We identified community-dwelling older adults (ages ≥ 66 years) initiating oral bisphosphonate therapy from April 1996 to March 2016 (1996 to 2015 fiscal years) using healthcare administrative data in Ontario. Patients with conditions other than osteoporosis that may impact bisphosphonate prescribing were excluded. The bisphosphonate initiated and patient characteristics were summarized by fiscal year and stratified by sex.
We identified 560,817 eligible patients (81% women). Most patients initiated cyclical etidronate from 1996 until 2005, and then weekly regimens became dominant. In 2008, risedronate became the main oral bisphosphonate (46% risedronate, 43% alendronate, 11% etidronate); with its use increasing after availability of monthly and delayed-release risedronate formulations. In 2015, 71% of patients started risedronate, 28% started alendronate, and less than 2% started etidronate. Characteristics of patients changed over time, reflecting changes in osteoporosis management and general healthcare delivery. Over time, a larger proportion of men (9% to 28%) and patients with diabetes (women 10% to 17%, men 14% to 22%) initiated therapy; benzodiazepine (women 22% to 13%, men 20% to 10%) and estrogen-based hormone replacement therapy (12% to 15% of women 1996-2002 to 3% since 2008) decreased, while statin use increased (women 15% to 39%, men 14% to 52%).
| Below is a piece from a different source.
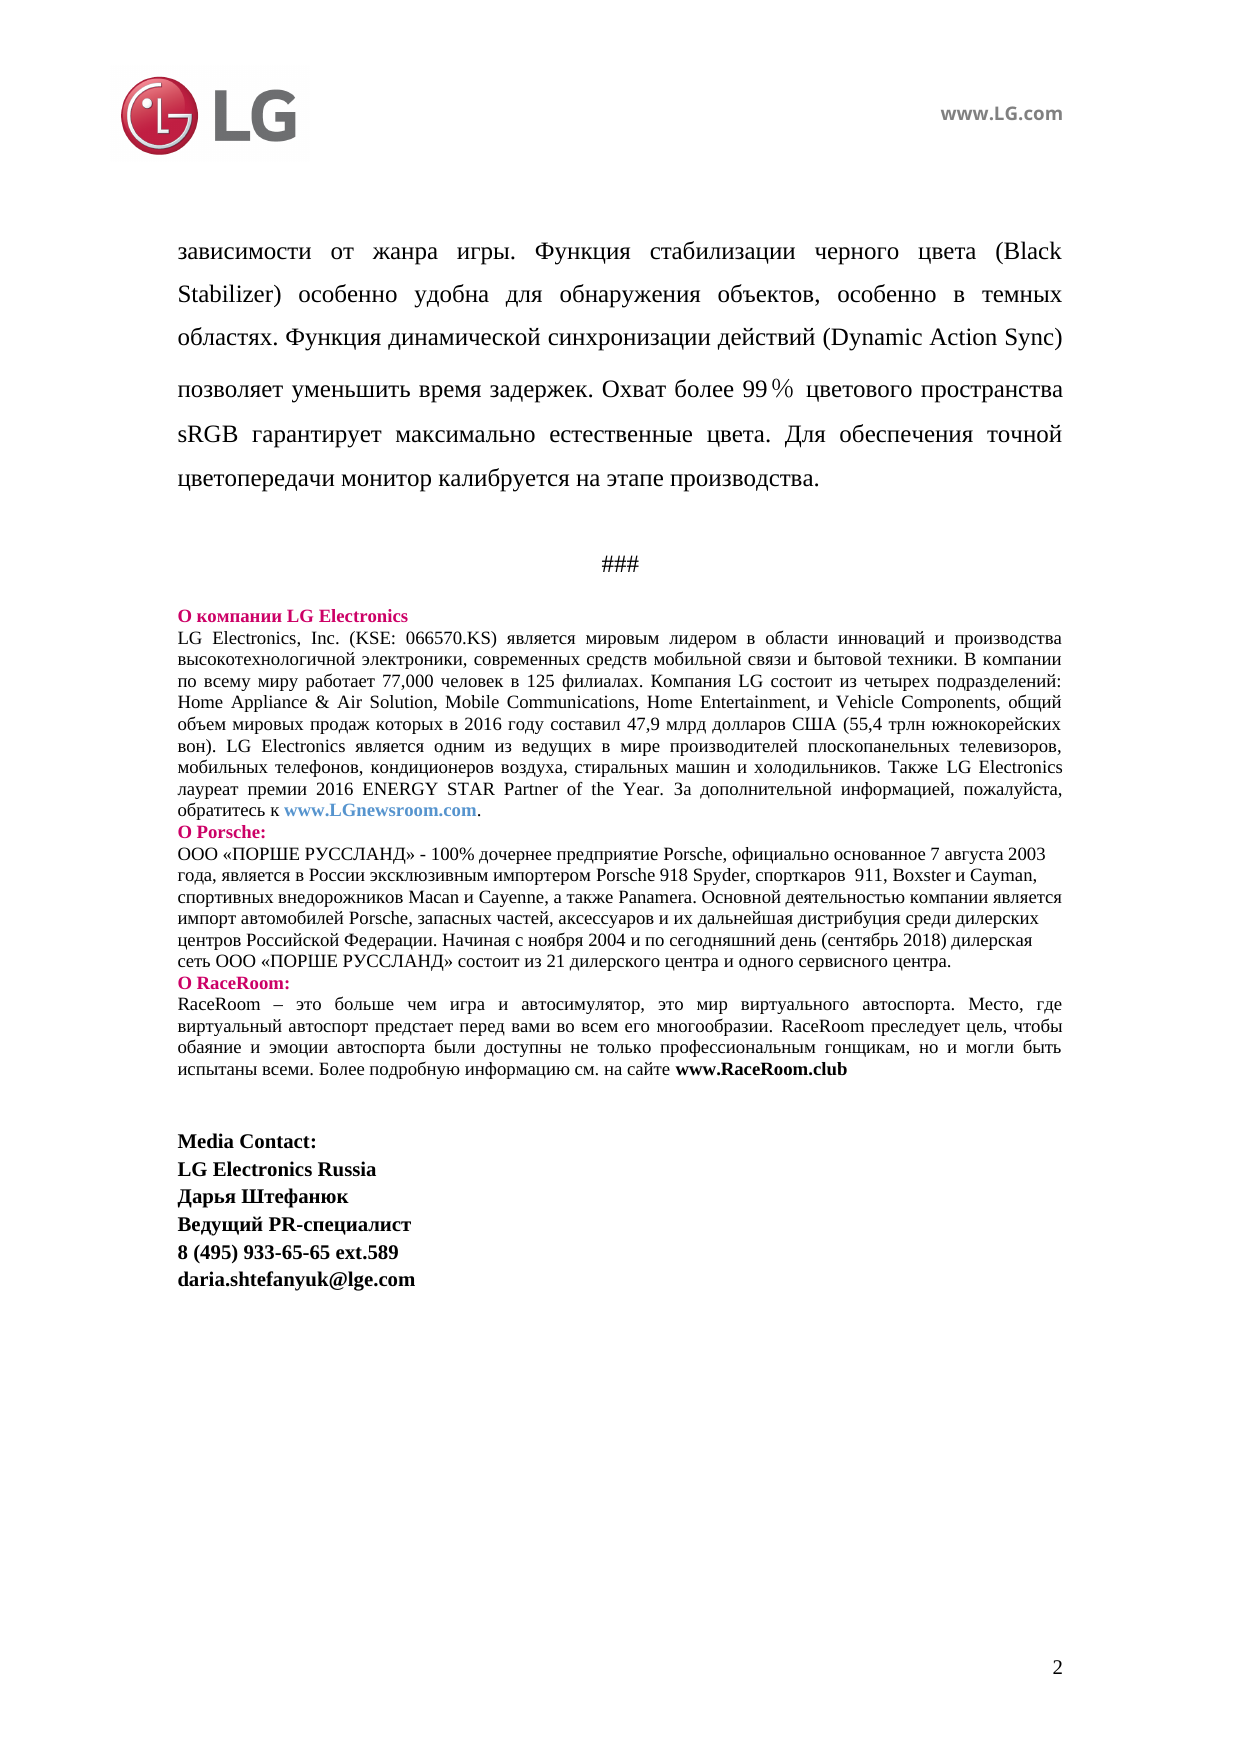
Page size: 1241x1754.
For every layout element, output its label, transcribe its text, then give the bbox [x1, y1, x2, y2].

The characteristics of patients starting oral bisphosphonate therapy have changed over time. Consideration must be given to these time trends when designing studies that examine osteoporosis drug effects.
患者开始口服双膦酸盐治疗的特征随时间而变化,反映了骨质疏松症管理的趋势(例如,新药物上市)和一般医疗保健的提供(例如,苯二氮䓬类药物的使用减少,他汀类药物的使用增加)。在设计研究以检查骨质疏松症药物的效果时,必须考虑潜在的与时间相关的偏见。
描述随着时间的推移开始口服双膦酸盐治疗的患者的类型和特征。
我们使用安大略省的医疗保健管理数据,从 1996 年 4 月至 2016 年 3 月(1996 年至 2015 财年)确定开始口服双膦酸盐治疗的社区居住的老年患者(年龄≥66 岁)。排除了可能影响双膦酸盐处方的骨质疏松症以外的其他疾病的患者。按财政年度总结了起始的双膦酸盐和患者特征,并按性别分层。
我们确定了 560,817 名合格患者(81%为女性)。大多数患者从 1996 年到 2005 年开始使用周期性依替膦酸,然后每周方案成为主要方案。2008 年,利塞膦酸钠成为主要的口服双膦酸盐(46%的利塞膦酸钠,43%的阿仑膦酸钠,11%的依替膦酸钠);随着每月和延迟释放利塞膦酸钠制剂的上市,其使用量增加。2015 年,71%的患者开始使用利塞膦酸钠,28%的患者开始使用阿仑膦酸钠,不到 2%的患者开始使用依替膦酸钠。患者的特征随时间而变化,反映了骨质疏松症管理和一般医疗保健的变化。随着时间的推移,越来越多的男性(9%至 28%)和患有糖尿病的患者(女性 10%至 17%,男性 14%至 22%)开始接受治疗;苯二氮䓬类药物(女性 22%至 13%,男性 20%至 10%)和雌激素为基础的激素替代疗法(1996-2002 年女性 12%至 15%至 2008 年以来的 3%)减少,而他汀类药物的使用增加(女性 15%至 39%,男性 14%至 52%)。
开始口服双膦酸盐治疗的患者的特征随时间而变化。在设计研究以检查骨质疏松症药物的效果时,必须考虑这些时间趋势。